A little over a week from now – Thursday, Aug. 27, to be exact – will be the 42nd anniversary of the first Formula One Grand Prix of Canada at Mosport, so I thought I’d bring you up to date on the guy who won that inaugural event, Jack Brabham of Australia.
The news is not the greatest.
Now 83 years old, Sir Jack (he was knighted in 1979) is undergoing dialysis treatment after suffering kidney failure.
As reported by Agence France-Presse, Brabham goes into hospital three days a week since his kidneys started to fail two years ago.
“Unfortunately, I don’t get the time to do the things I want any more," Brabham – who was a three-time world champion (1959, ’60 and ’66) – told The Daily Telegraph in a subsequent interview.
"I really only get two days a week where I can do anything,” said the man who started the rear-engine revolution at Indianapolis in 1961 when he went there with his little green Cooper racing car that had the Climax engine in the back.
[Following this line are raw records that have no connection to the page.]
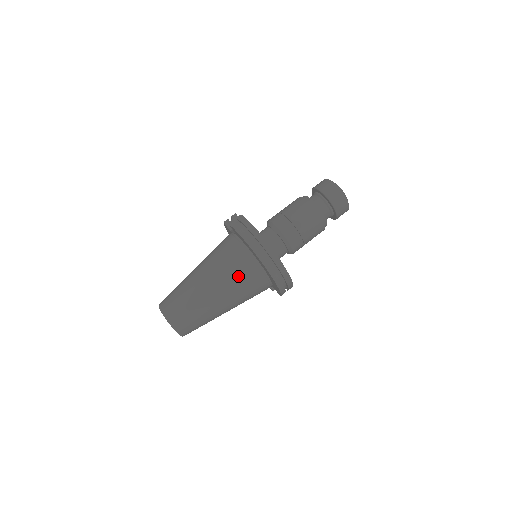
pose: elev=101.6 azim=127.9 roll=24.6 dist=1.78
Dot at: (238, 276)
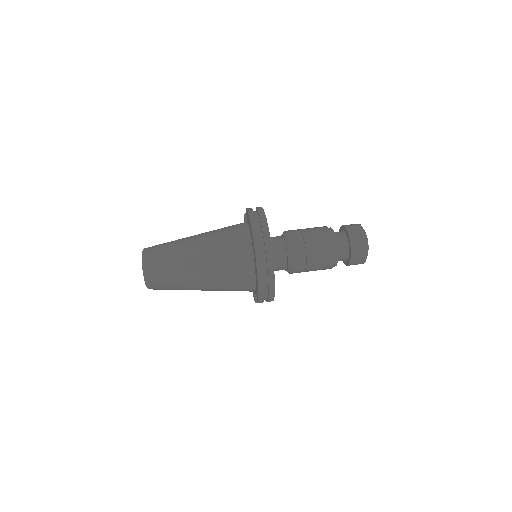
Dot at: (227, 252)
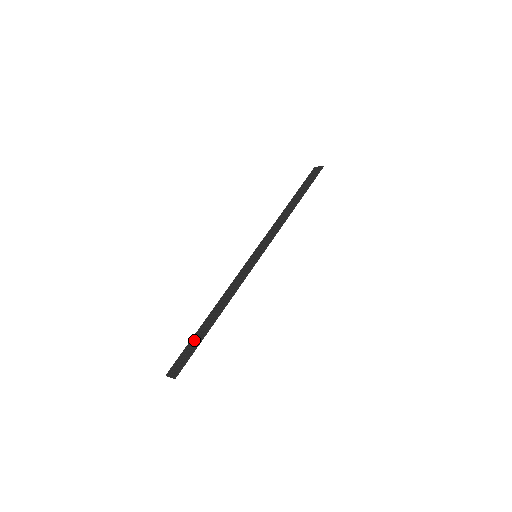
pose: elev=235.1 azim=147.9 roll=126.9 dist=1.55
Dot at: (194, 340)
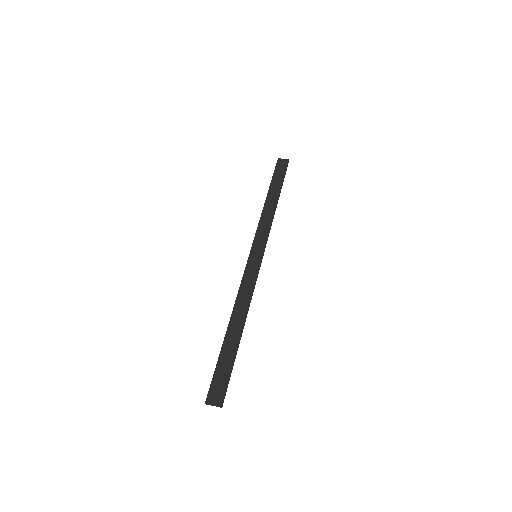
Dot at: (225, 358)
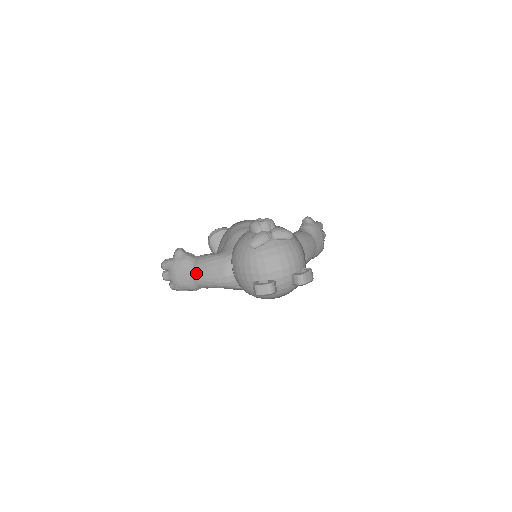
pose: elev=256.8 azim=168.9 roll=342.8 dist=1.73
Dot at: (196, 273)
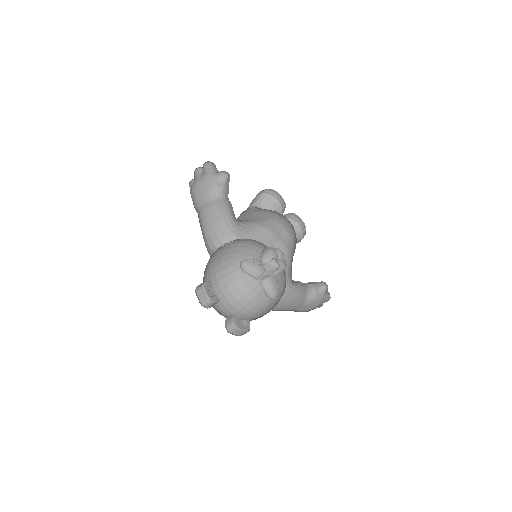
Dot at: (207, 207)
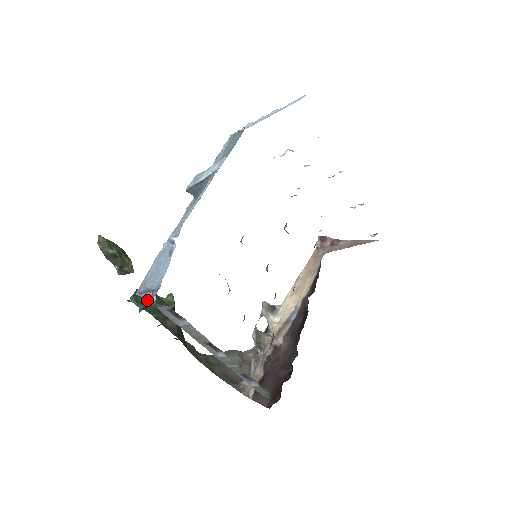
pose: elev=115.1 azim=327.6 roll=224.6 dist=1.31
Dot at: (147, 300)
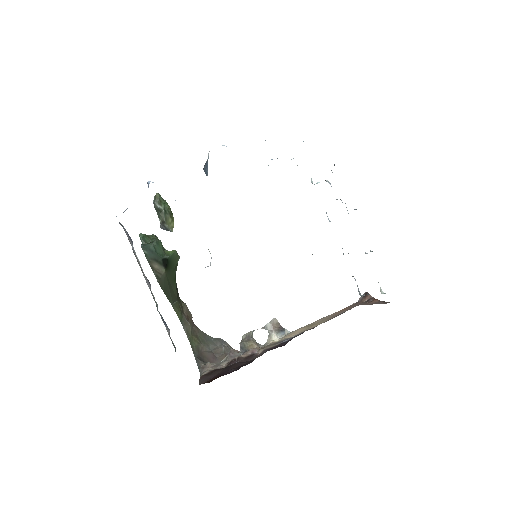
Dot at: (151, 242)
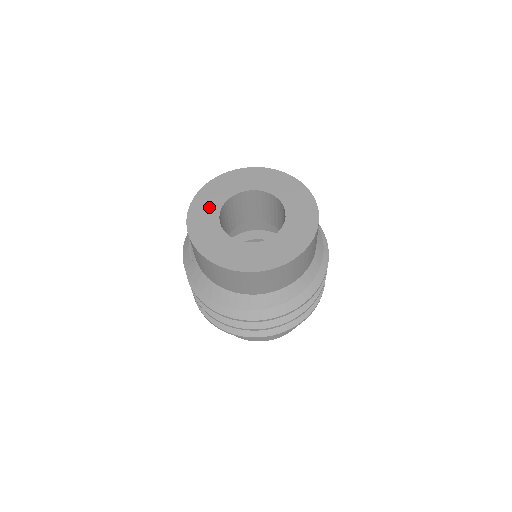
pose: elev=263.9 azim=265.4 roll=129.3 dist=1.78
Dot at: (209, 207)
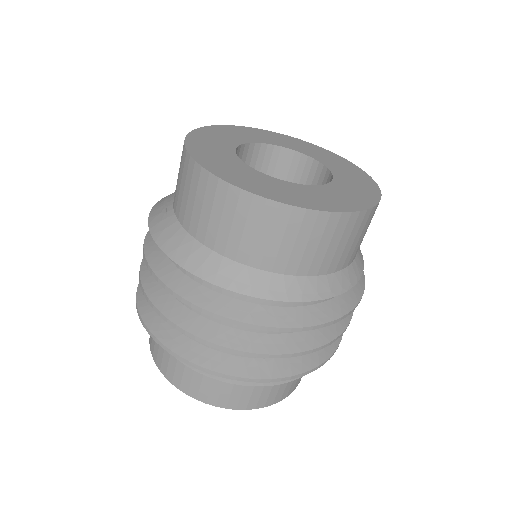
Dot at: (221, 139)
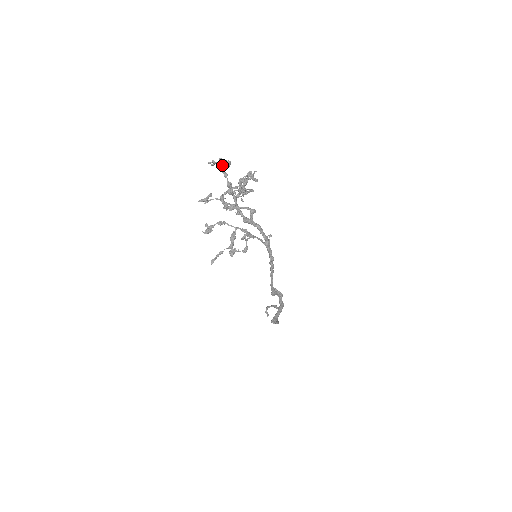
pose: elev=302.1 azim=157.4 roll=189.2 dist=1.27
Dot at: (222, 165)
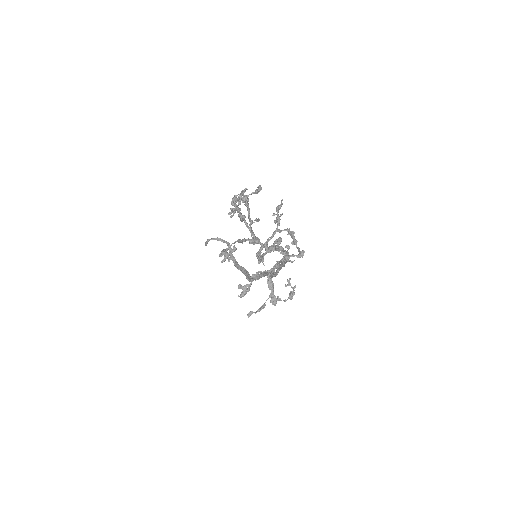
Dot at: (235, 203)
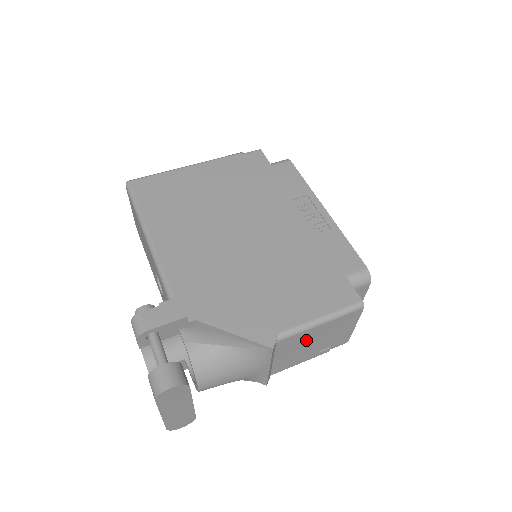
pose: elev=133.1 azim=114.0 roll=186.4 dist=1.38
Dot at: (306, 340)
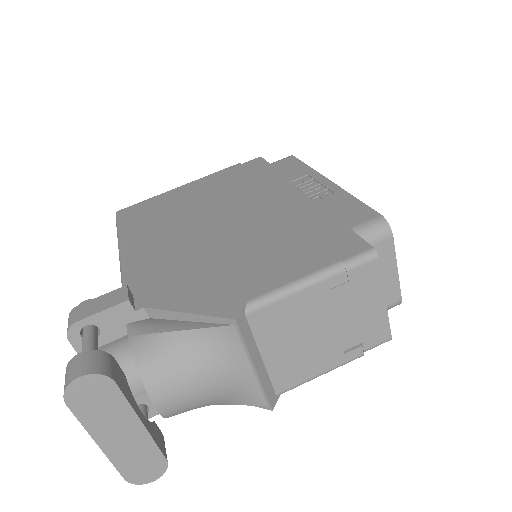
Dot at: (302, 319)
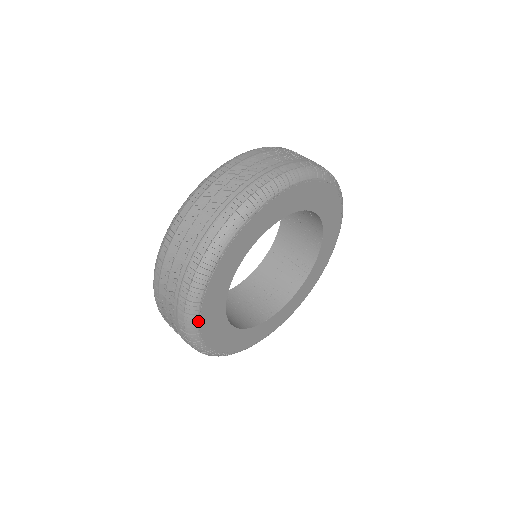
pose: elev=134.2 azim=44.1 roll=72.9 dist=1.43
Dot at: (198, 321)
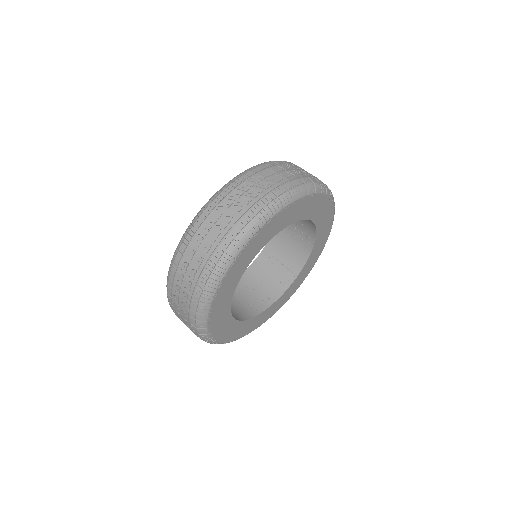
Dot at: (210, 309)
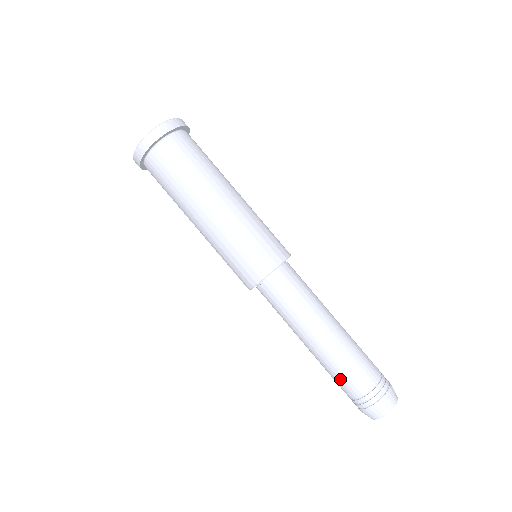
“I am a dialysis patient and it takes five hours, three days a week. I have really had my wings clipped," said Brabham, who is still the only driver to win the world championship in a car of his own design.
In the Daily Telegraph interview, Brabham – who drove in 126 Grand Prix races from 1955 to 1970 – said he has had to make some adjustments as a result of his illness.
"The last Formula One event I went to was in Melbourne a couple of years ago," he said. "I used to go every year, but unfortunately my condition doesn’t let me. But I am not complaining. Aside from my kidneys, I am in good health.
"I had ambitions to keep on achieving things in my life, but I am resigned to the fact I have to be in hospital three days a week. I can’t rush out and do things anymore, but I have accepted that."
Brabham finished first on that miserable Sunday at Mosport, when it rained, then dried up a bit, then poured down again. His Brabham teammate Denny Hulme was second and Dan Gurney was third (a lap behind!).
Of course, all the romantic Grand Prix stars of the day were here in Canada: Graham Hill (who finished fourth in the big race – two laps down), Mike Spence and Chris Amon (fifth and sixth, three laps behind), Bruce McLaren (seventh, four laps back); Jo Bonnier and David Hobbs (eighth and ninth, five laps down), and Dickie Attwood (10th, six back).
The great Jim Clark didn’t finish because his ignition got wet and his Ford engine conked out; Jackie Stewart’s throttle jammed open so he called it a day; Chris Irwin spun off after 18 laps and couldn’t get his BRM going again, and Jochen Rindt only lasted four laps before his ignition gave up the ghost.
Jo Siffert didn’t get to start. He qualified 13th but his starter motor broke and that was that.
Canadian content was provided by Eppie Wietzes, who was disqualified when he stopped by the pits and one of the Lotus mechanics touched his car (a no-no), and Al Pease who was so far back he wasn’t classified.
(Pease maintains to this day that he was horribly embarrassed by the whole thing but he shouldn’t be. His battery went flat on the mock grid and he was pushed into the pits. The race started and he was still in there.
(Later, after he got going, the battery expired for good so he walked/ran all the way back to the pits from the neighbourhood of Moss Corner to get a new one and then walked/ran all the way back to his car to install it himself.
(That he actually completed 47 of the 90 laps is commendable, considering he wasn’t actually driving in the race all that much.)
There were two other drivers who showed up for that race – Mike Fisher and Tom Jones, both Americans.
A Californian, Fisher had purchased an old chassis from Team Lotus and rented an engine from BRM. He finished the race nine laps behind.
(An aside: the car was painted British racing green and Fisher left it that way. Lotus owner Colin Chapman was not amused because the car looked the same as the official team cars driven by Clark, Hill and Wietzes and I heard him tell one of his mechanics that it was not to happen again.
(“Paint it white before you let it out of the factory,” he said.)
The other Yank was Tom Jones from Cleveland who had an old Cooper-Climax. The stewards wouldn’t let him start because they said he was too slow.
The last time I saw Sir Jack Brabham in the flesh was at the 1996 Grand Prix in Montreal, just as the government was starting to crack down on cigarette advertising.
The reception we were at was put on by Player's - the very cigarette company that sponsored the Grand Prix he won in 1967 - and I asked him what he thought of what some people saw as interference in the marketplace.
His eyes flashed with anger.
"They're meddlers," he said. "It's none of their business and they should keep their noses out of it."
He still had it - the passion of a champion.